Requirement: Please return each entry exactly as it appears, but not the pictures.

Recorded data:
◆ ◆ ◆ ◆ ◆

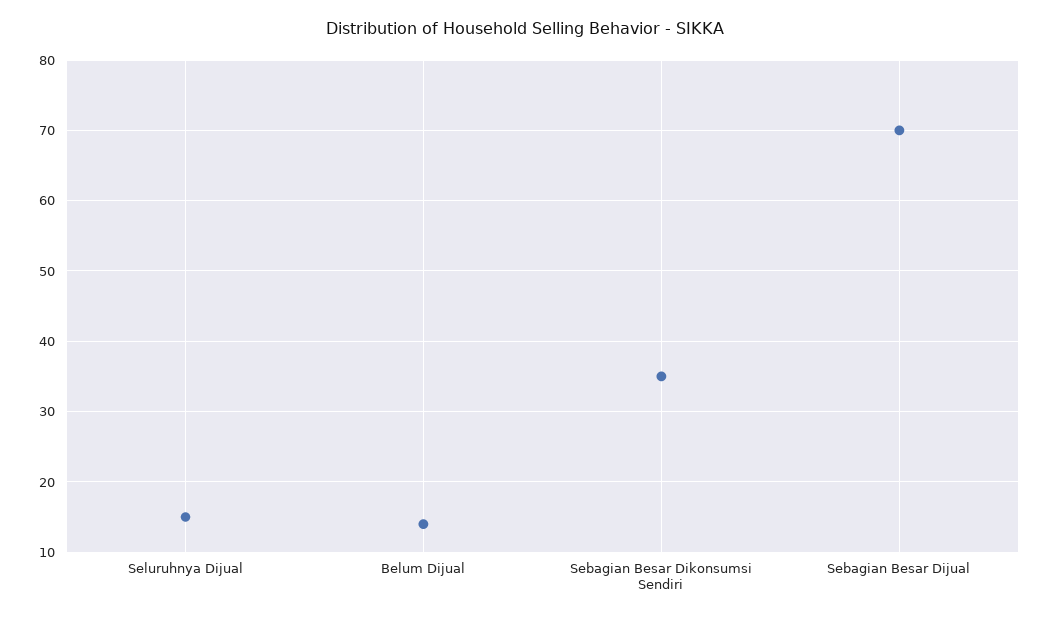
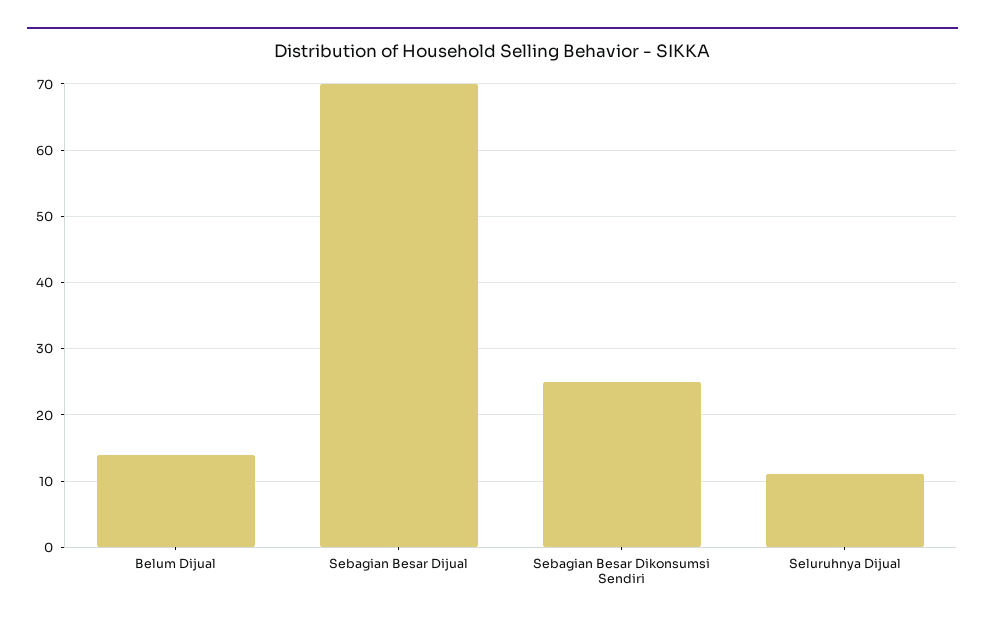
Seluruhnya Dijual: 15 -> 11
Sebagian Besar Dikonsumsi Sendiri: 35 -> 25

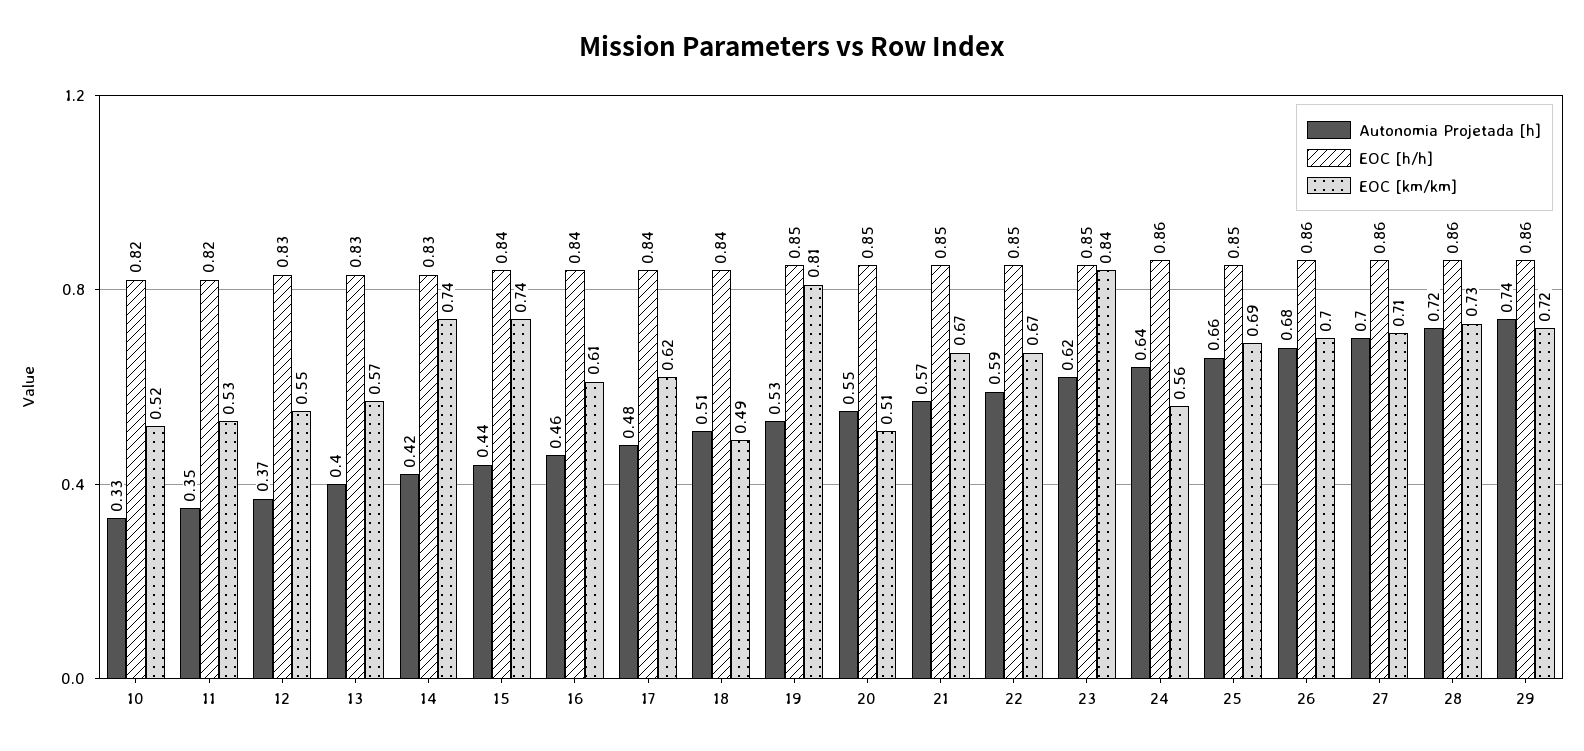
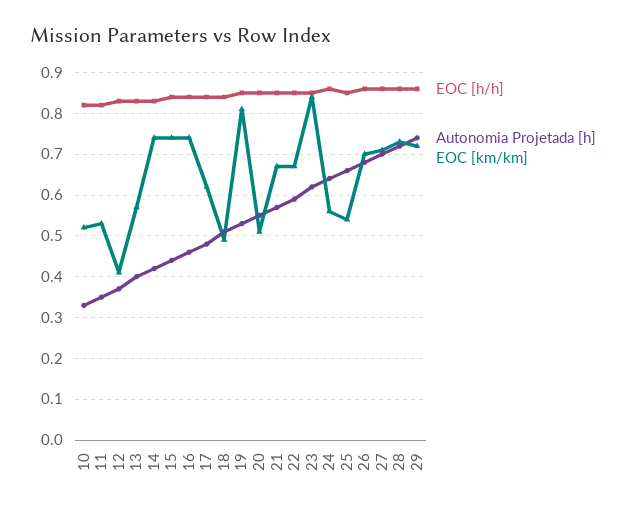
EOC [km/km], 12: 0.55 -> 0.4
EOC [km/km], 16: 0.61 -> 0.75
EOC [km/km], 25: 0.69 -> 0.55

◆ ◆ ◆ ◆ ◆

Solution for this task:
Seluruhnya Dijual: 15 -> 11
Sebagian Besar Dikonsumsi Sendiri: 35 -> 25

EOC [km/km], 12: 0.55 -> 0.4
EOC [km/km], 16: 0.61 -> 0.75
EOC [km/km], 25: 0.69 -> 0.55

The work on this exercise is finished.